While many landmark solid tumor immunotherapy studies show clinical benefits for solid tumors with high microsatellite instability (MSI-H) and mismatch repair deficiency (dMMR), the methodologies focus only on confirmatory polymerase chain reaction (PCR) testing for MSI-H. Because some tumors are either dMMR or MSI-H but not the other, clinicians must choose between two testing methods for a broad patient population. We investigated the level of correlation between MMR protein immunohistochemistry (IHC) and microsatellite PCR testing results in 62 cancer patients. Thirty-five of the 62 cases (56.5%) were MSI-H by PCR, whereas 35 (56.5%) were dMMR by IHC. MMR IHC results correlated well with MSI PCR in 32 co-positive cases (91.4%) and 24 co-negative cases (88.9%). Six discrepant cases (9.7%) were identified, among which three were MSI-H and MMR intact, and three were dMMR and microsatellite stable. The results of this study highlight the implications of dMMR/MSI testing strategies on precision oncology.
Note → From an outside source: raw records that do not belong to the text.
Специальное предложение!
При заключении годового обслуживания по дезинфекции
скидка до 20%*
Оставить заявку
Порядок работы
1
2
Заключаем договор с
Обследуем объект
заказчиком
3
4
Co-testing with both MMR IHC and MSI PCR may be an effective screening strategy for evaluating immunotherapy eligibility status for solid tumors. •Many landmark immunotherapy clinical trials refer to both high microsatellite instability (MSI-H) and mismatch repair deficiency (dMMR).•Some tumors are either dMMR or MSI-H but not the other.•Testing of tumors with only immunohistochemistry (IHC) or polymerase chain reaction (PCR) will falsely exclude some patients from immunotherapy.•Co-testing with both MMR IHC and MSI PCR is an effective screening strategy for evaluating the eligibility status for immunotherapy.